One of the advantages you already stated that depending on protein of interest if it's already expressed in CHO cell line, researchers use that.
Apart from that, this question is more of a general type. I will try my best to logically put down the things.
You are right, it's more appropriate to study proteins using cultured neurons. But, there are many practical factors that may compel us to avoid cultured neurons.
Ease of Culturing cells
Its way easier to culture cell lines such as CHO/HEK293/HeLa compared to neurons. Neurons are very sensitive and culturing them needs serious expertise and still, things can get wrong. There are many labs across the world that have dedicated technicians to avoid individual differences between cultures which can topple up experimental results. In contrast, culturing common cell lines doesn't need that level of expertise (relative comparison).

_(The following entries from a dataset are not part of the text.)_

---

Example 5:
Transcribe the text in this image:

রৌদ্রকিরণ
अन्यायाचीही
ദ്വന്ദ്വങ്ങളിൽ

Furthermore, for neuronal culture, several serious ethical guidelines need to be followed and require a good amount of funding to set up the facility. In addition, to have neurons develop processes and ready for study generally 10-12 days are required which prolongs the length of study. With common cell lines, you can perform an unlimited number of experiments and get results in a relatively short amount of time.
Ease of expression
Sometimes, the endogenous level of expression is not sufficient enough to visualize the interactions. More importantly, you do not have a tool to visualize these endogenously expressed proteins in cultured neurons. At that point Transfection and overexpression comes in handy. Transfection and overexpression in cultured neurons are way more difficult compared to common cell lines such as CHO, HEK, HeLa, etc. The efficiency is very low. It needs serious optimization and still, everything may go in vain. If endogenous expression levels are sufficient enough, knock-in expression is an option. Still, it requires several months to have such knocked-in mice and the success of knock-in is very low with larger proteins such as fluorescent proteins. Indeed new techniques are getting developed such as viral methods etc. Still, they are not well established across the globe.
In the case of common cell lines, it's relatively easy to transfect/optimize the conditions to obtain abundant protein of interest for the study.
Thus weighing time, money, expertise, and whether or not cultured neurons absolutely necessary to draw meaningful conclusions generally determine which cells to choose.